Trump says his business experience would play well in gov't
Mar. 20, 2015
AMHERST, N.H. (AP) — Real estate mogul Donald Trump, a day after announcing he'll form a presidential exploratory committee, told activists on Thursday his business experience makes him the best candidate to reform Washington.
"We need people in Washington that know how to make a deal," said Trump, who is considering a bid for the Republican nomination.
Trump spoke at the home of New Hampshire state Rep. Steve Stepanek. Although Trump's critics say he would bring an unflattering and circus-like atmosphere to Republican politics, many people in the crowd said they appreciate the reality TV star's willingness to say exactly what he thinks.

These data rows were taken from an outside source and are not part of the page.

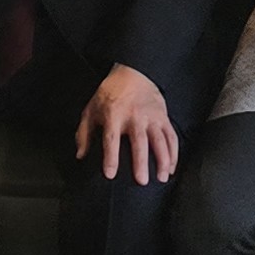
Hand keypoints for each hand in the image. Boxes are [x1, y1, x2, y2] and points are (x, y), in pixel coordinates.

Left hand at [74, 65, 176, 183]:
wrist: (133, 73)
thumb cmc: (110, 94)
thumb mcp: (91, 110)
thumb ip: (84, 133)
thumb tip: (80, 155)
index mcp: (113, 115)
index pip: (111, 139)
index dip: (111, 157)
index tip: (110, 174)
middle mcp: (134, 116)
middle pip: (139, 141)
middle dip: (141, 162)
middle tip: (142, 181)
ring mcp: (151, 117)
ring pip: (160, 140)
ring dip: (163, 160)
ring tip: (162, 177)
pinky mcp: (163, 117)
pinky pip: (171, 136)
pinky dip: (174, 153)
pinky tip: (171, 167)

"A man that has the ability to handle the press, play with them and hold his ground, I have tremendous respect for that," said Lori Davis, vice president of the GOP committee in Weare. "He's not afraid."
Trump has repeatedly flirted with a presidential run, but he has recently begun hiring staff in early voting states, including New Hampshire. He did not stop to speak with reporters after the event Thursday but said as he got into a black SUV that he has a "better chance than anybody" of beating former Secretary of State Hillary Rodham Clinton, the Democratic favorite for the nomination.
Trump shook a few hands as he headed toward the door rather than staying to mingle with the crowd of state lawmakers and activists. Earlier in the day, he attended private meetings with a group of New Hampshire veterans and Manchester Mayor Ted Gatsas.
Trump's pitch to the crowd centered on his career as a businessman. Unlike some of his potential Republican rivals, he said, he would not cut entitlement programs such as Social Security and Medicaid.
"I would make this country so rich that you wouldn't have to cut it," he said.
Trump also suggested to the crowd that Wall Street financiers — he called many of them "horrible people" — would negotiate better on the world stage than existing U.S. diplomats.
His comments reflected the brash style that many in the audience said they'd like to see more of in Washington.
"I not only like it, I admire it," said Randy Heller, an independent voter from Barrington. "Many great men have high self-confidence."